__WORK INSTRUCTIONS__:
Draw out every line with the word "KiCad" from the listing below.

__DATA UNDER STUDY__:
· · · ·

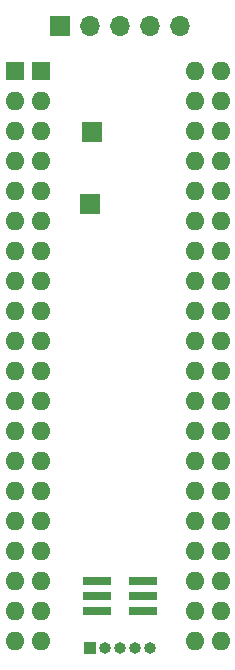
<source format=gbr>
G04 #@! TF.GenerationSoftware,KiCad,Pcbnew,(5.1.9)-1*
G04 #@! TF.CreationDate,2021-06-10T15:02:55-04:00*
G04 #@! TF.ProjectId,6526KernalSwitcherB,36353236-4b65-4726-9e61-6c5377697463,rev?*
G04 #@! TF.SameCoordinates,Original*
G04 #@! TF.FileFunction,Soldermask,Bot*
G04 #@! TF.FilePolarity,Negative*
%FSLAX46Y46*%
G04 Gerber Fmt 4.6, Leading zero omitted, Abs format (unit mm)*
G04 Created by KiCad (PCBNEW (5.1.9)-1) date 2021-06-10 15:02:55*
%MOMM*%
%LPD*%
G01*
G04 APERTURE LIST*
%ADD10R,1.000000X1.000000*%
%ADD11O,1.000000X1.000000*%
%ADD12R,2.400000X0.740000*%
%ADD13R,1.700000X1.700000*%
%ADD14O,1.700000X1.700000*%
%ADD15O,1.600000X1.600000*%
%ADD16R,1.600000X1.600000*%
G04 APERTURE END LIST*
D10*
X105410000Y-99695000D03*
D11*
X106680000Y-99695000D03*
X107950000Y-99695000D03*
X109220000Y-99695000D03*
X110490000Y-99695000D03*
D12*
X106000000Y-96520000D03*
X109900000Y-96520000D03*
X106000000Y-95250000D03*
X109900000Y-95250000D03*
X106000000Y-93980000D03*
X109900000Y-93980000D03*
D13*
X102870000Y-46990000D03*
D14*
X105410000Y-46990000D03*
X107950000Y-46990000D03*
X110490000Y-46990000D03*
X113030000Y-46990000D03*
D13*
X105587800Y-56032400D03*
X105384600Y-62077600D03*
D15*
X116459000Y-50800000D03*
X101219000Y-99060000D03*
X116459000Y-53340000D03*
X101219000Y-96520000D03*
X116459000Y-55880000D03*
X101219000Y-93980000D03*
X116459000Y-58420000D03*
X101219000Y-91440000D03*
X116459000Y-60960000D03*
X101219000Y-88900000D03*
X116459000Y-63500000D03*
X101219000Y-86360000D03*
X116459000Y-66040000D03*
X101219000Y-83820000D03*
X116459000Y-68580000D03*
X101219000Y-81280000D03*
X116459000Y-71120000D03*
X101219000Y-78740000D03*
X116459000Y-73660000D03*
X101219000Y-76200000D03*
X116459000Y-76200000D03*
X101219000Y-73660000D03*
X116459000Y-78740000D03*
X101219000Y-71120000D03*
X116459000Y-81280000D03*
X101219000Y-68580000D03*
X116459000Y-83820000D03*
X101219000Y-66040000D03*
X116459000Y-86360000D03*
X101219000Y-63500000D03*
X116459000Y-88900000D03*
X101219000Y-60960000D03*
X116459000Y-91440000D03*
X101219000Y-58420000D03*
X116459000Y-93980000D03*
X101219000Y-55880000D03*
X116459000Y-96520000D03*
X101219000Y-53340000D03*
X116459000Y-99060000D03*
D16*
X101219000Y-50800000D03*
X99060000Y-50800000D03*
D15*
X114300000Y-99060000D03*
X99060000Y-53340000D03*
X114300000Y-96520000D03*
X99060000Y-55880000D03*
X114300000Y-93980000D03*
X99060000Y-58420000D03*
X114300000Y-91440000D03*
X99060000Y-60960000D03*
X114300000Y-88900000D03*
X99060000Y-63500000D03*
X114300000Y-86360000D03*
X99060000Y-66040000D03*
X114300000Y-83820000D03*
X99060000Y-68580000D03*
X114300000Y-81280000D03*
X99060000Y-71120000D03*
X114300000Y-78740000D03*
X99060000Y-73660000D03*
X114300000Y-76200000D03*
X99060000Y-76200000D03*
X114300000Y-73660000D03*
X99060000Y-78740000D03*
X114300000Y-71120000D03*
X99060000Y-81280000D03*
X114300000Y-68580000D03*
X99060000Y-83820000D03*
X114300000Y-66040000D03*
X99060000Y-86360000D03*
X114300000Y-63500000D03*
X99060000Y-88900000D03*
X114300000Y-60960000D03*
X99060000Y-91440000D03*
X114300000Y-58420000D03*
X99060000Y-93980000D03*
X114300000Y-55880000D03*
X99060000Y-96520000D03*
X114300000Y-53340000D03*
X99060000Y-99060000D03*
X114300000Y-50800000D03*
M02*

</source>
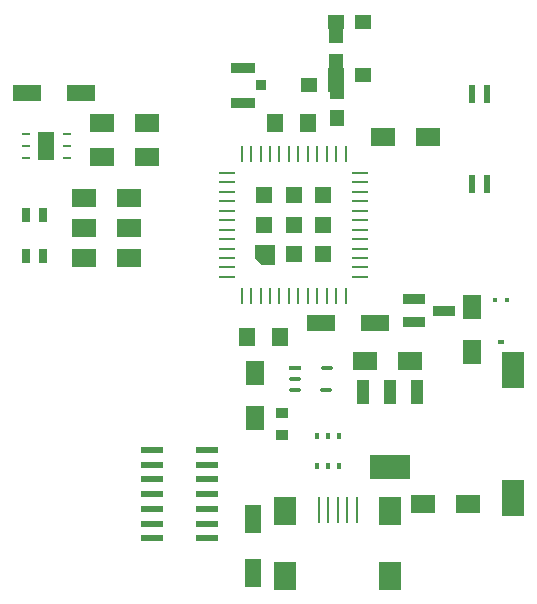
<source format=gbr>
G04 DesignSpark PCB Gerber Version 11.0 Build 5877*
%FSLAX33Y33*%
%MOIN*%
%ADD107R,0.00975X0.05699*%
%ADD125R,0.00975X0.08500*%
%ADD127R,0.01400X0.02450*%
%ADD113R,0.02400X0.06400*%
%ADD117R,0.02800X0.04800*%
%ADD123R,0.04100X0.08100*%
%ADD137R,0.04900X0.05400*%
%ADD130R,0.05400X0.09400*%
%ADD131R,0.05400X0.09440*%
%ADD112R,0.05700X0.06490*%
%ADD119R,0.05700X0.09200*%
%ADD116R,0.06400X0.08400*%
%ADD121R,0.07274X0.11998*%
%ADD126R,0.07300X0.09200*%
%ADD110R,0.02550X0.02550*%
%ADD109R,0.05699X0.05699*%
%ADD86C,0.00100*%
%ADD115O,0.04200X0.01200*%
%ADD108R,0.05699X0.00975*%
%ADD118R,0.02800X0.01000*%
%ADD114R,0.04200X0.01200*%
%ADD128R,0.01600X0.01400*%
%ADD129R,0.02200X0.01400*%
%ADD111R,0.07274X0.02156*%
%ADD134R,0.03500X0.03300*%
%ADD122R,0.07274X0.03337*%
%ADD135R,0.08100X0.03500*%
%ADD138R,0.04103X0.03600*%
%ADD136R,0.05400X0.04900*%
%ADD132R,0.09400X0.05400*%
%ADD133R,0.09440X0.05400*%
%ADD120R,0.08400X0.06400*%
%ADD124R,0.13600X0.08100*%
X0Y0D02*
D02*
D86*
X1278Y1307D02*
X1341D01*
Y1244D01*
X1297D01*
X1278Y1264D01*
Y1307D01*
G36*
X1278Y1307D02*
X1341D01*
Y1244D01*
X1297D01*
X1278Y1264D01*
Y1307D01*
G37*
D02*
D107*
X1234Y1137D03*
Y1611D03*
X1266Y1137D03*
Y1611D03*
X1297Y1137D03*
Y1611D03*
X1329Y1137D03*
Y1611D03*
X1360Y1137D03*
Y1611D03*
X1392Y1137D03*
Y1611D03*
X1423Y1137D03*
Y1611D03*
X1455Y1137D03*
Y1611D03*
X1486Y1137D03*
Y1611D03*
X1518Y1137D03*
Y1611D03*
X1549Y1137D03*
Y1611D03*
X1581Y1137D03*
Y1611D03*
D02*
D108*
X1186Y1201D03*
Y1232D03*
Y1264D03*
Y1295D03*
Y1327D03*
Y1358D03*
Y1390D03*
Y1421D03*
Y1453D03*
Y1484D03*
Y1516D03*
Y1547D03*
X1627Y1201D03*
Y1232D03*
Y1264D03*
Y1295D03*
Y1327D03*
Y1358D03*
Y1390D03*
Y1421D03*
Y1453D03*
Y1484D03*
Y1516D03*
Y1547D03*
D02*
D109*
X1309Y1374D03*
Y1472D03*
X1408Y1276D03*
Y1374D03*
Y1472D03*
X1506Y1276D03*
Y1374D03*
Y1472D03*
D02*
D110*
X1309Y1276D03*
D02*
D111*
X936Y329D03*
Y378D03*
Y427D03*
Y476D03*
Y526D03*
Y575D03*
Y624D03*
X1118Y329D03*
Y378D03*
Y427D03*
Y476D03*
Y526D03*
Y575D03*
Y624D03*
D02*
D112*
X1252Y1001D03*
X1344Y1712D03*
X1363Y1001D03*
X1454Y1712D03*
D02*
D113*
X2002Y1509D03*
Y1809D03*
X2052Y1509D03*
Y1809D03*
D02*
D114*
X1413Y896D03*
D02*
D115*
Y822D03*
Y859D03*
X1516Y822D03*
X1517Y897D03*
D02*
D116*
X1279Y731D03*
Y881D03*
X2003Y951D03*
Y1101D03*
D02*
D117*
X515Y1271D03*
Y1407D03*
X571Y1271D03*
Y1407D03*
D02*
D118*
X516Y1596D03*
Y1637D03*
Y1676D03*
X651Y1597D03*
Y1637D03*
Y1676D03*
D02*
D119*
X583Y1637D03*
D02*
D120*
X708Y1363D03*
X708Y1462D03*
X709Y1264D03*
X770Y1599D03*
Y1712D03*
X858Y1363D03*
X858Y1462D03*
X859Y1264D03*
X920Y1599D03*
Y1712D03*
X1644Y920D03*
X1705Y1668D03*
X1794Y920D03*
X1838Y442D03*
X1855Y1668D03*
X1988Y442D03*
D02*
D121*
X2138Y891D03*
X2140Y463D03*
D02*
D122*
X1808Y1051D03*
Y1126D03*
X1908Y1088D03*
D02*
D123*
X1638Y816D03*
X1728D03*
X1818D03*
D02*
D124*
X1729Y568D03*
D02*
D125*
X1491Y425D03*
X1522D03*
X1554D03*
X1585D03*
X1617D03*
D02*
D126*
X1379Y204D03*
Y421D03*
X1729Y204D03*
Y421D03*
D02*
D127*
X1485Y571D03*
Y671D03*
X1523Y571D03*
Y671D03*
X1560Y571D03*
Y671D03*
D02*
D128*
X2078Y1122D03*
X2118D03*
D02*
D129*
X2098Y983D03*
D02*
D130*
X1273Y395D03*
D02*
D131*
Y215D03*
D02*
D132*
X518Y1812D03*
X1678Y1048D03*
D02*
D133*
X698Y1812D03*
X1498Y1048D03*
D02*
D134*
X1298Y1839D03*
D02*
D135*
X1238Y1781D03*
Y1897D03*
D02*
D136*
X1458Y1839D03*
X1548D03*
X1549Y1874D03*
Y2050D03*
X1639Y1874D03*
Y2050D03*
D02*
D137*
X1548Y1917D03*
Y2007D03*
X1553Y1729D03*
Y1819D03*
D02*
D138*
X1367Y672D03*
Y747D03*
X0Y0D02*
M02*

</source>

· · · ·

__COMPLETED EXERCISE__:
G04 #@! TF.GenerationSoftware,KiCad,Pcbnew,(5.1.9)-1*
G04 Created by KiCad (PCBNEW (5.1.9)-1) date 2021-06-10 15:02:55*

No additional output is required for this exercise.